--- Try it ---
Ignoring the images, restate the records below word for word.

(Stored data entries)
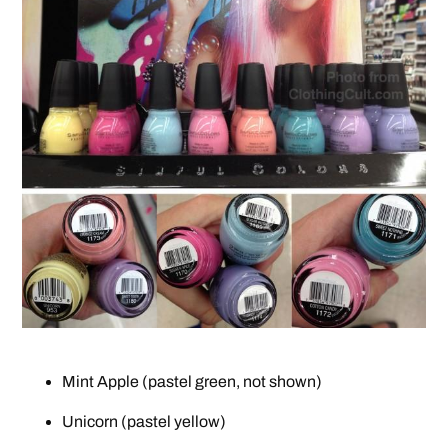
Mint Apple (pastel green, not shown)
Unicorn (pastel yellow)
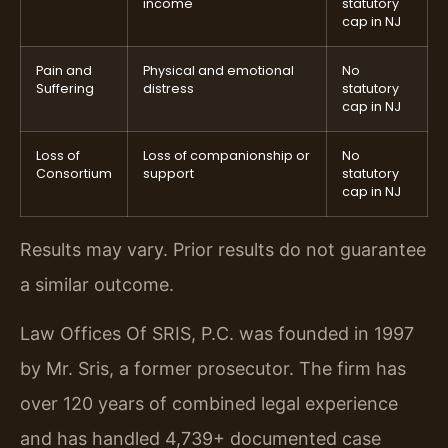
income
statutory
cap in NJ
Pain and
Physical and emotional
No
Suffering
distress
statutory
cap in NJ
Loss of
Loss of companionship or
No
Consortium
support
statutory
cap in NJ
Results may vary. Prior results do not guarantee
a similar outcome.
Law Offices Of SRIS, P.C. was founded in 1997
by Mr. Sris, a former prosecutor. The firm has
over 120 years of combined legal experience
and has handled 4,739+ documented case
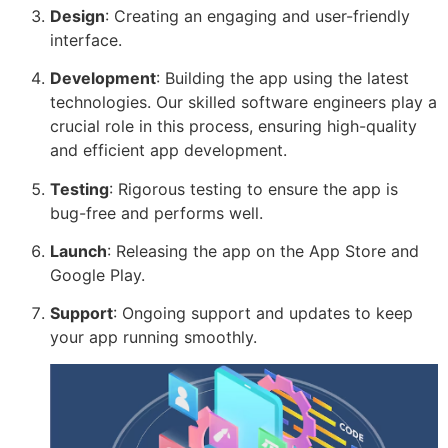
Design
: Creating an engaging and user-friendly
interface.
Development
: Building the app using the latest
technologies. Our skilled software engineers play a
crucial role in this process, ensuring high-quality
and efficient app development.
Testing
: Rigorous testing to ensure the app is
bug-free and performs well.
Launch
: Releasing the app on the App Store and
Google Play.
Support
: Ongoing support and updates to keep
your app running smoothly.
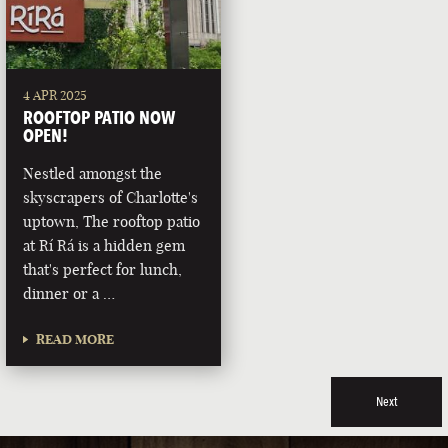
4 APR 2025
ROOFTOP PATIO NOW
OPEN!
Nestled amongst the
skyscrapers of Charlotte's
uptown, The rooftop patio
at Rí Rá is a hidden gem
that's perfect for lunch,
dinner or a …
READ MORE
Next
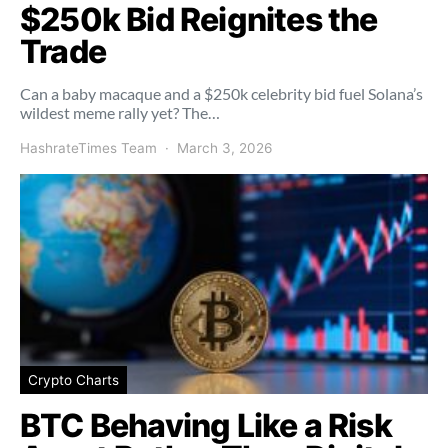
$250k Bid Reignites the
Trade
Can a baby macaque and a $250k celebrity bid fuel Solana’s
wildest meme rally yet? The…
HashrateTimes Team
March 3, 2026
Crypto Charts
BTC Behaving Like a Risk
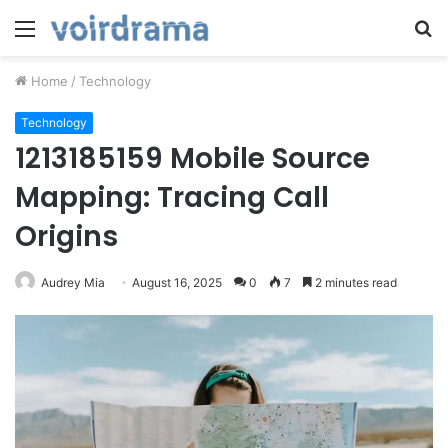
Menu
S
fo
Home
/
Technology
Technology
1213185159 Mobile Source
Mapping: Tracing Call
Origins
Audrey Mia
August 16, 2025
0
7
2 minutes read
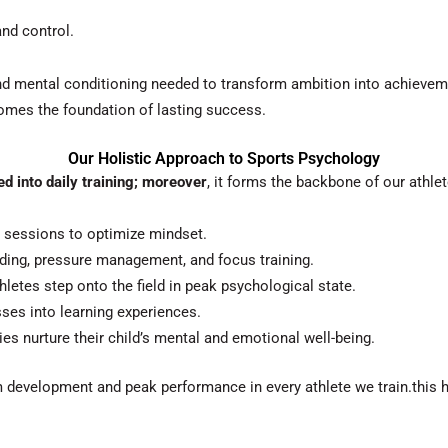
nd control.
 and mental conditioning needed to transform ambition into achievem
omes the foundation of lasting success.
Our Holistic Approach to Sports Psychology
d into daily training; moreover
, it forms the backbone of our athle
 sessions to optimize mindset.
ding, pressure management, and focus training.
letes step onto the field in peak psychological state.
ses into learning experiences.
es nurture their child’s mental and emotional well-being.
rm development and peak performance in every athlete we train.this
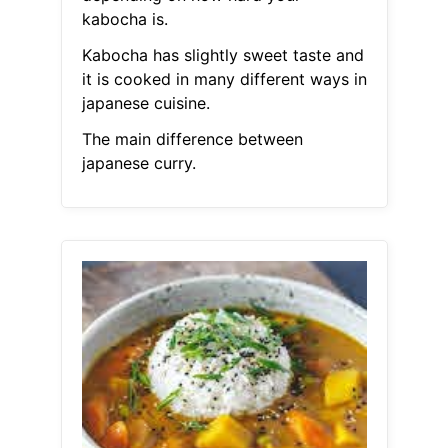
kabocha is.
Kabocha has slightly sweet taste and
it is cooked in many different ways in
japanese cuisine.
The main difference between
japanese curry.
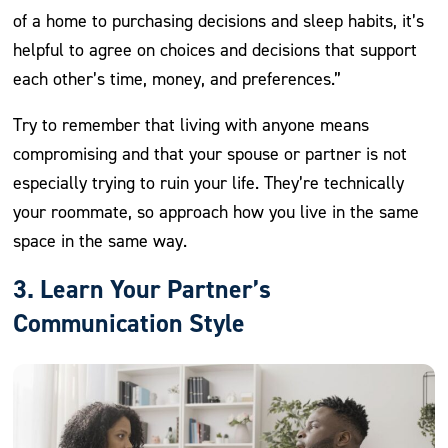
of a home to purchasing decisions and sleep habits, it’s
helpful to agree on choices and decisions that support
each other’s time, money, and preferences.”
Try to remember that living with anyone means
compromising and that your spouse or partner is not
especially trying to ruin your life. They’re technically
your roommate, so approach how you live in the same
space in the same way.
3. Learn Your Partner’s
Communication Style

--- Solved problem ---
Mint Apple (pastel green, not shown)
Unicorn (pastel yellow)
income
statutory
cap in NJ
Pain and
Physical and emotional
No
Suffering
distress
statutory
cap in NJ
Loss of
Loss of companionship or
No
Consortium
support
statutory
cap in NJ
Results may vary. Prior results do not guarantee
a similar outcome.
Law Offices Of SRIS, P.C. was founded in 1997
by Mr. Sris, a former prosecutor. The firm has
over 120 years of combined legal experience
and has handled 4,739+ documented case
Design
: Creating an engaging and user-friendly
interface.
Development
: Building the app using the latest
technologies. Our skilled software engineers play a
crucial role in this process, ensuring high-quality
and efficient app development.
Testing
: Rigorous testing to ensure the app is
bug-free and performs well.
Launch
: Releasing the app on the App Store and
Google Play.
Support
: Ongoing support and updates to keep
your app running smoothly.
4 APR 2025
ROOFTOP PATIO NOW
OPEN!
Nestled amongst the
skyscrapers of Charlotte's
uptown, The rooftop patio
at Rí Rá is a hidden gem
that's perfect for lunch,
dinner or a …
READ MORE
Next
$250k Bid Reignites the
Trade
Can a baby macaque and a $250k celebrity bid fuel Solana’s
wildest meme rally yet? The…
HashrateTimes Team
March 3, 2026
Crypto Charts
BTC Behaving Like a Risk
Menu
S
fo
Home
/
Technology
Technology
1213185159 Mobile Source
Mapping: Tracing Call
Origins
Audrey Mia
August 16, 2025
0
7
2 minutes read
nd control.
 and mental conditioning needed to transform ambition into achievem
omes the foundation of lasting success.
Our Holistic Approach to Sports Psychology
d into daily training; moreover
, it forms the backbone of our athle
 sessions to optimize mindset.
ding, pressure management, and focus training.
letes step onto the field in peak psychological state.
ses into learning experiences.
es nurture their child’s mental and emotional well-being.
rm development and peak performance in every athlete we train.this
kabocha is.
Kabocha has slightly sweet taste and
it is cooked in many different ways in
japanese cuisine.
The main difference between
japanese curry.
of a home to purchasing decisions and sleep habits, it’s
helpful to agree on choices and decisions that support
each other’s time, money, and preferences.”
Try to remember that living with anyone means
compromising and that your spouse or partner is not
especially trying to ruin your life. They’re technically
your roommate, so approach how you live in the same
space in the same way.
3. Learn Your Partner’s
Communication Style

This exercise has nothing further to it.